Document excerpt:
Ruled by a powerful warrior aristocracy rich in gold treasures, the ancient Thracians inhabited an area extending over most of modern Bulgaria, northern Greece and European Turkey. Close ethnic links with their neighbours in both the Danube basin to the north and in Asia Minor to the east placed them at the centre of an extensive Balkan-Asian culture. Despite their subsequent absorption by a whole host of invaders and their eventual assimilation by the Slavs, the Thracians are regarded as one of the
bedrock peoples
of the Balkans whose ethnic stock (though much diluted) has endured - and the present-day Bulgarians are proud to claim them as ancestors. We're largely dependent on ancient Greek authors - notably Herodotus, Xenophon and Strabo - for knowledge of the Thracian world. Herodotus, in a famous passage you'll see quoted in museums throughout Bulgaria, claimed that the Thracian population was "greater than that of any country in the world except India", and would have been a force to be reckoned with had it not been for their tribal disunity.

Source material:
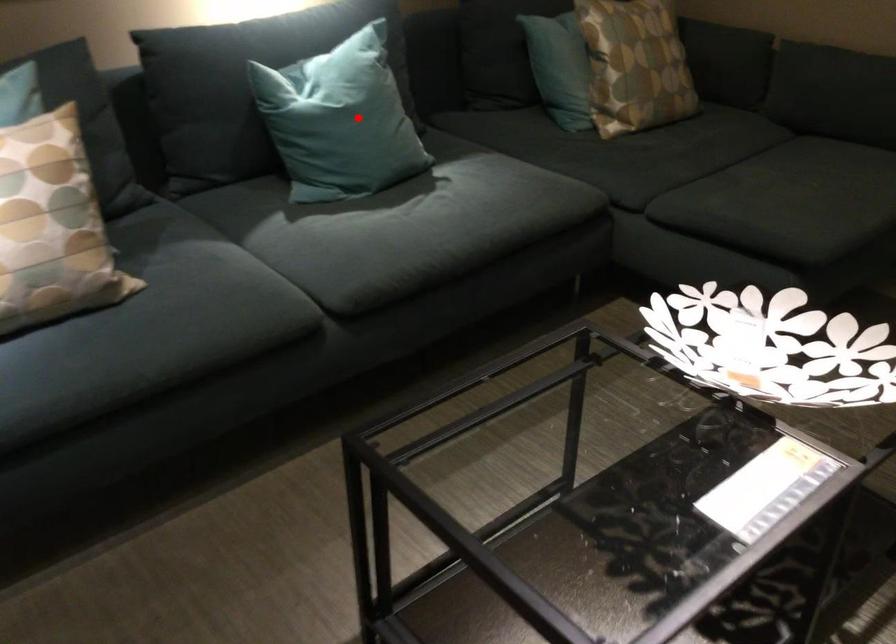
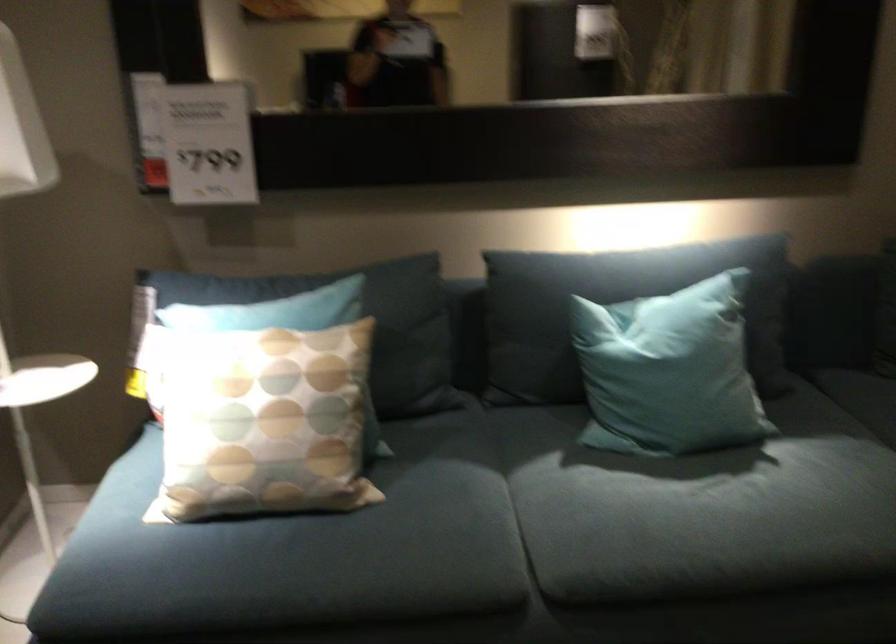
Where in the second image is the point corresponding to the highlighted location from the first image?

(668, 371)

What is asked: In the passage on the ancient Thracians, which three ancient Greek authors are named as sources of knowledge about the Thracian world?

Exercise solution: Herodotus, Xenophon and Strabo.